The partners wrote the contract template to ensure patients living within a 100-mile radius of a dental practice must return to that dentist for any procedure redo so that the claim is paid to the original provider.
“The average dentist sees about 10 to 20 patients a day. Then assume a loss ratio of 10%,” Zanan said. “That means the underwriting profit is through the roof.”
With current high interest rates, a single practice could generate $1 million in underwriting profit in a decade, in fact, he said, “plus $120,000 in claims paid back to the practice for all the redos instead of goodwilling it.”
Getting Started
The partners acknowledged that they’re in fact not the first or only company to provide dental warranties but said the others that do “lack the sophistication of the automotive industry” and don’t share the underwriting profits. Agents, therefore, have the chance to diversify into dental warranties close to the ground floor of the segment.
“We have the opportunity to build a company on a national level. Usually an agency business is local or regional,” said Zanan, who pointed out every agent listening to their presentation knows at least one dentist to help get them started.
“We’re not asking you to knock on doors and get thrown out.”
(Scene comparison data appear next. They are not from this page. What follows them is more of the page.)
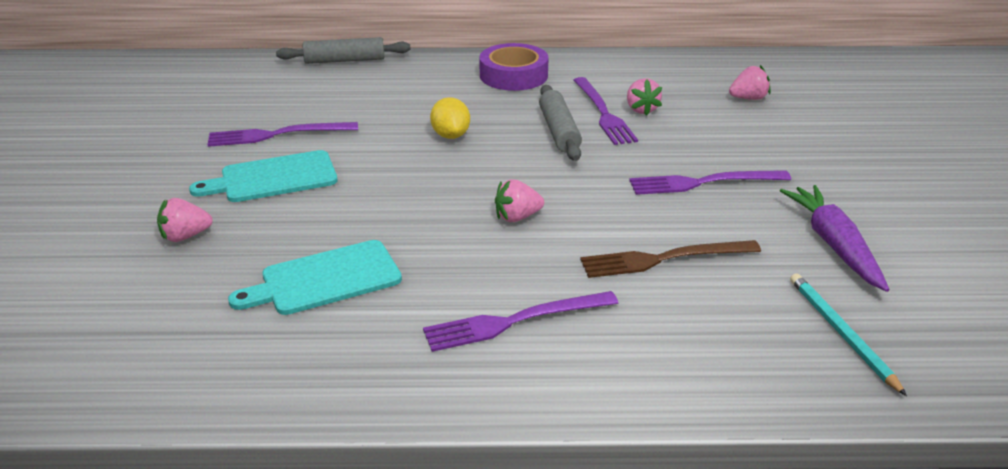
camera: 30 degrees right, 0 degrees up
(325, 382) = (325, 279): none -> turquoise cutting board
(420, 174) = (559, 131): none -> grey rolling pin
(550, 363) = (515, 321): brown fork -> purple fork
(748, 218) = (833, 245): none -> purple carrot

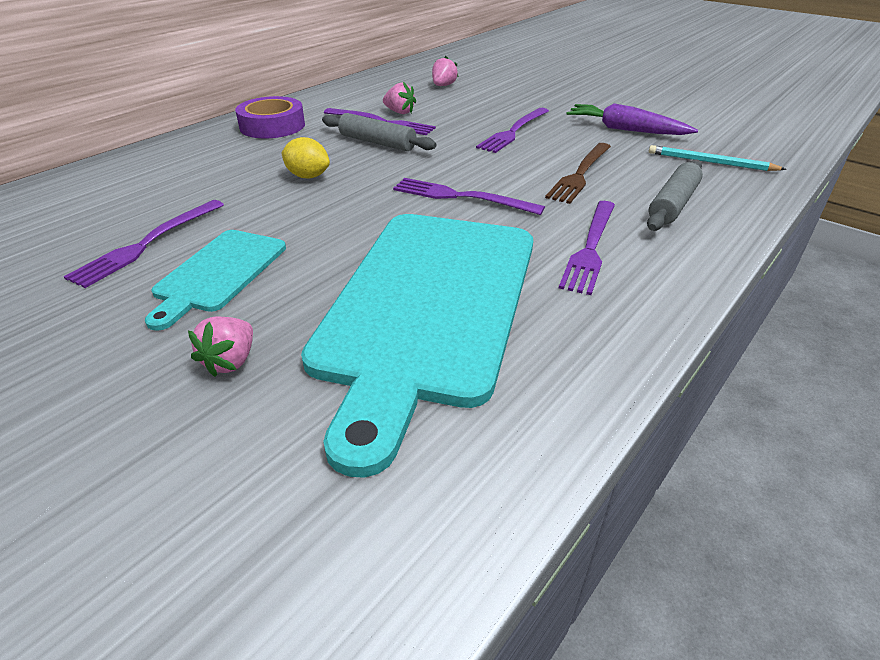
camera: 50 degrees left, 5 degrees up
(325, 279) = (427, 306): turquoise cutting board -> turquoise cutting board, size x2.06
(345, 60) = (94, 169): grey rolling pin -> grey rolling pin (673, 204)
(517, 217) = (461, 197): pink strawberry -> purple fork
The partners say they’ve worked out a lot of kinks in the program as they made pitches to more than 100 dentists. One of the biggest things they realized is that dentists tend to “suffer from analysis paralysis” and aren’t typically financially savvy, so the two avoid the sometimes-confusing term of reinsurance and keep presentations simple.
In fact, Marburger and Zanan say they’d do the presentations for any agents who join them in the enterprise.
“Why would we turn away business? We sell finance products, guys,” Marburger said. “I’ve never been more excited about anything in my life.”
Hannah Mitchell is executive editor of Agent Entrepreneur. A former daily newspaper journalist, her first car was a hand-me-down Chevrolet Nova.